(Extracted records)
*** Block opens ***

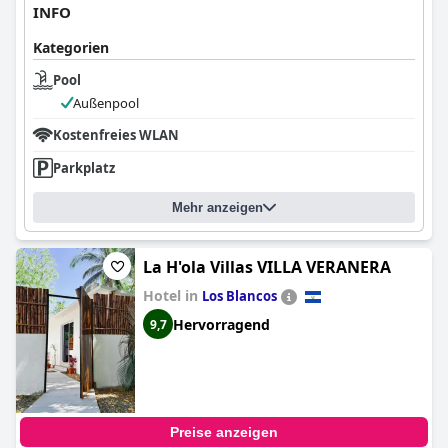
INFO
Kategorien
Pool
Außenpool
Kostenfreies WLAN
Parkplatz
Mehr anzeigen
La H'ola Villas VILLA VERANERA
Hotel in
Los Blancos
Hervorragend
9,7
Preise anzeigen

*** Block closes ***
*** Block opens ***

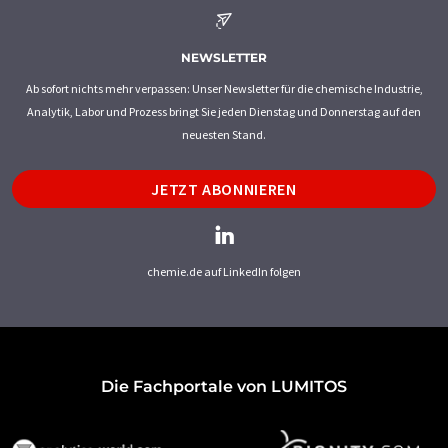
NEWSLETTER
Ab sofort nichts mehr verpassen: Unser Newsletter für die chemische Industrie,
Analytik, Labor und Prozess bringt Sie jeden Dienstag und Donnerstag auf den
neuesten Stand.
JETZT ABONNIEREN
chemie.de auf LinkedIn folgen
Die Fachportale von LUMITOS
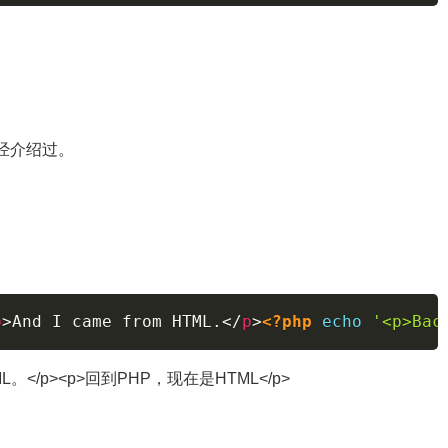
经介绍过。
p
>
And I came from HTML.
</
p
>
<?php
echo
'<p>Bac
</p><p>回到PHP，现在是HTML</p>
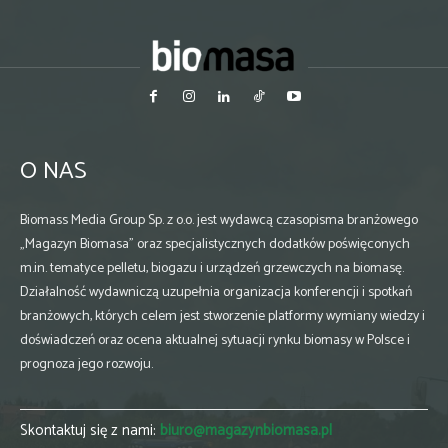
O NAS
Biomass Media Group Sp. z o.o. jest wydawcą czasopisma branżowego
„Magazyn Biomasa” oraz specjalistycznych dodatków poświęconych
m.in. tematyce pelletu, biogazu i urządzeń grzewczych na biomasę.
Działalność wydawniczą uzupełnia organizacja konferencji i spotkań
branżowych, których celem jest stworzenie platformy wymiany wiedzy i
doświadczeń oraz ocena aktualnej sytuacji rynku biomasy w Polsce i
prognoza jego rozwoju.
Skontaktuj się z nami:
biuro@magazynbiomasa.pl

*** Block closes ***

_THE TASK_. Pull out every line above that holds the word "jest".

_EXERCISE RESPONSE_.
Biomass Media Group Sp. z o.o. jest wydawcą czasopisma branżowego
branżowych, których celem jest stworzenie platformy wymiany wiedzy i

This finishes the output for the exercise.